Mesons, muons, leptons, bosons (W+, W- , Z) ,
quarks, …gluons field …… ets …?
On this question the Big Bang theory does not give an answer.
But can it be that consciousness was formed as a result
of the interaction of all elementary particles, all waves, all fields?
Then, on the one hand, the reason for the origin of the Big Bang is clear:
everything was mixed, including consciousness, and when it is mixed
then it is possible to construct all and everything.
But on the other hand, it is not clear:
why farmer John can think simply, clearly and logically.
3) Ancient Indian Veda approve, that origination of consciousness
is connected with the existence of spiritual, conscious particles – purusha .
4) Modern physics affirms that the Quantum of light
is a privileged particle as in one cases,
it behave as a particle, and in other case, acts in a way which causes a wave.
How is a particle capable of creating a wave?
The behaviour of Light quanta (dualism ) is explained simply.
A quantum of light has its own initial consciousness.
This consciousness is not rigid, but develops.
The development of consciousness goes
“from vague wish up to a clear thought”.

The man acts:
1)
usually under logic program,
2)
sometimes on intuition (unconsciousnessly).

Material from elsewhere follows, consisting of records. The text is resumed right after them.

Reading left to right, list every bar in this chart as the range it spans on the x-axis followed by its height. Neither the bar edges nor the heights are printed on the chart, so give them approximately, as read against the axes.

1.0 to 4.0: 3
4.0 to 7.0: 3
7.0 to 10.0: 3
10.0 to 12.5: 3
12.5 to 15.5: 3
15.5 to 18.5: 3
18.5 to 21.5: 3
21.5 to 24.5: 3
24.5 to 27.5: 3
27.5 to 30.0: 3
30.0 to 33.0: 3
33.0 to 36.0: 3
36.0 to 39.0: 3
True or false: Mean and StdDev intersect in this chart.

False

Our computer-brain works on a dualistic basis.

I personally concur that consciousness has quantum or quantum like behaviors. I have be actively working on this problem for many years, I think the closest or “best” canidate to emerge in the QC realm is a theory put forward by Henry Stapp. My personal views differ only in the Process 1 function’s role in the mind/brain connection.

Papers here: www-physics.lbl.gov/~stapp/stappfiles.html

[quote=“gib”]

Everything we know about neuroscience would have to be turned on its head!
quote]

That happened in the mid 90’s after taking measurements from flying bats and several insects. the nutshell is that neuron activity was assumed to “produce” information in the form of the distances between the spike trains produced in response to the enviornment. In fact even today college still stick to this “teaching” and sweep the dirty secret under the rug like it doesn’t exist. The dirty secret is that when measuring a bat’s ability to change trajectory mid-flight in response to collision avoidance, it was found that a SINGLE spike without the context of subsequent spikes in the train was enough for the bat to make a decision to change direction, now on the surface this seems quite harmless the reality is it produced the fact that was don’t have any idea how information is encoded and we don’t understand neuronic functions. The bomb got dropped causes a stir for about 3-5 years and it’s in the closet now.

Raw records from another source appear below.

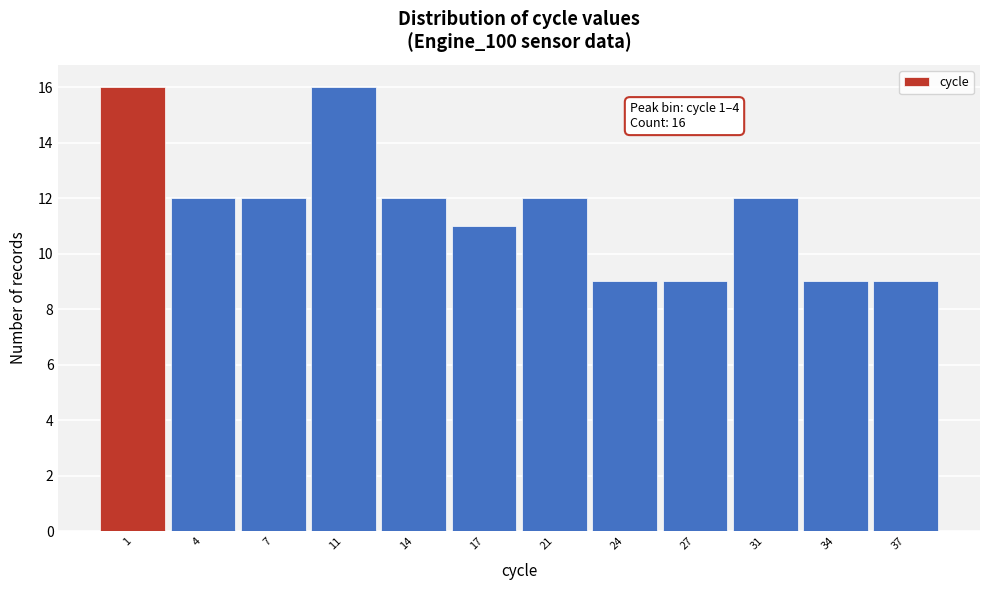

Reading left to right, transcribe all the data shown in this chart.

16	12	12	16	12	11	12	9	9	12	9	9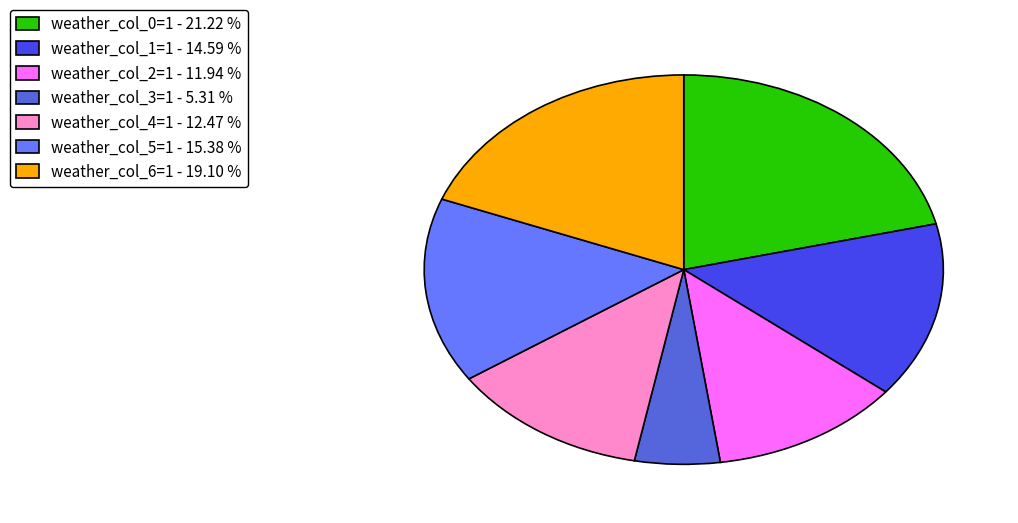

Which slice is the smallest?

weather_col_3=1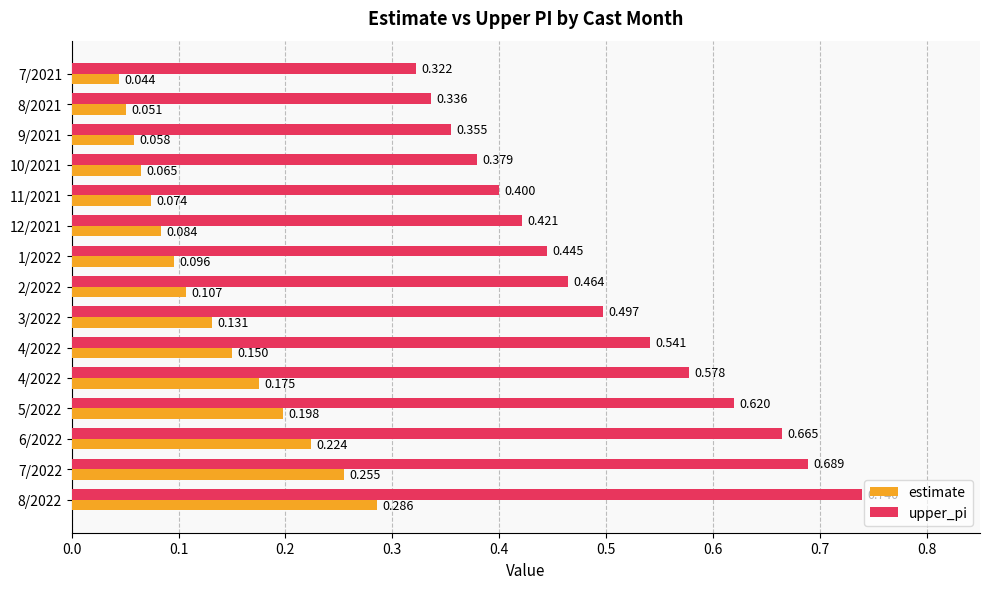

How many series are shown in this chart?

2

Let me see if I understand this correctly. One spike corresponds to one firing of a neuron, correct? One firing of a neuron caused the bat to change direction, correct? I don’t see any implications of this beyond basic mechanics… unless the firing also determined the direction in which the bat’s flight changed. The latter would entail that there was more information in that one spike than simply “change direction” - it also said “change to such-and-such direction”.

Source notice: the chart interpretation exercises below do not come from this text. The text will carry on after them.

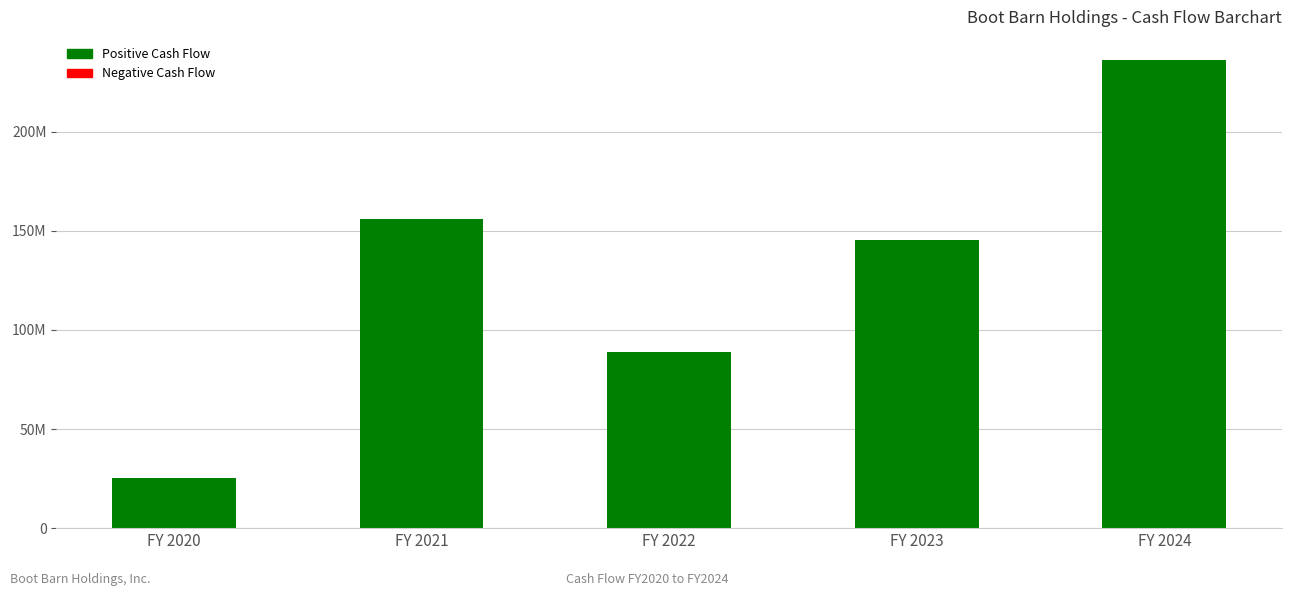

Does the chart contain any negative values?

No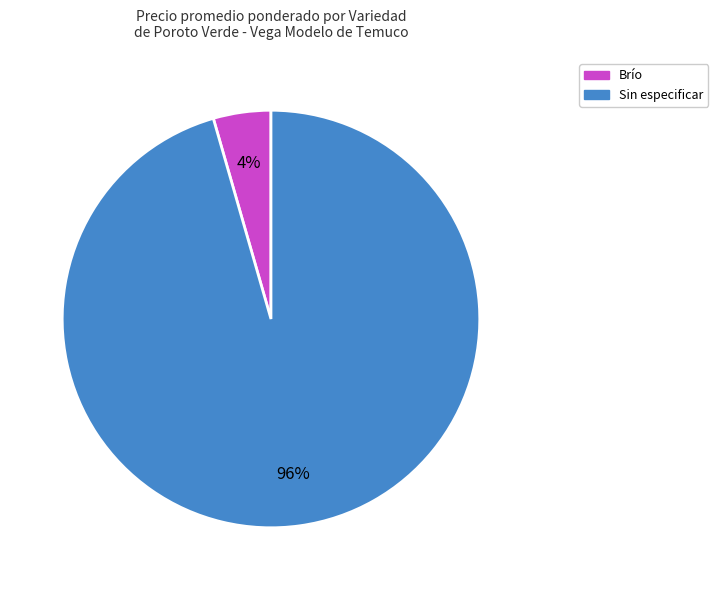

True or false: Brío accounts for 4% of the total.

True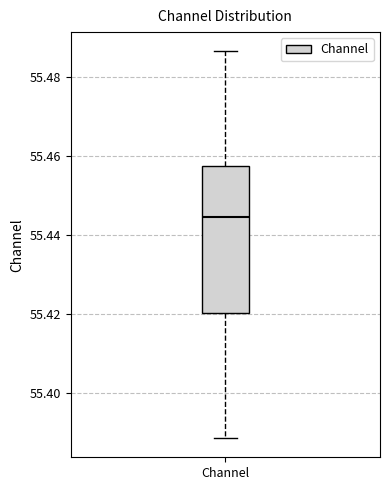

Transcribe this box plot: give where the median line is, the range the box spans, and where the two whiskers end, as read against the y-axis. The values are not printed on the chart, so give them approximately, as read against the axis.

median 55.444, box 55.420 to 55.458, whiskers 55.388 to 55.486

But then, what if that neuron was specialized for only that specific direction, and there are other neurons for different directions. Did the study cover this? Or what if that neuron triggers a sub-system of neuron modules, the configuration of which is way more complex, and that sub-system computes the exact direction? I’m sure the study must have touched upon these questions, but I still ask - did they?

The brain is just hardware. Conciousness is software.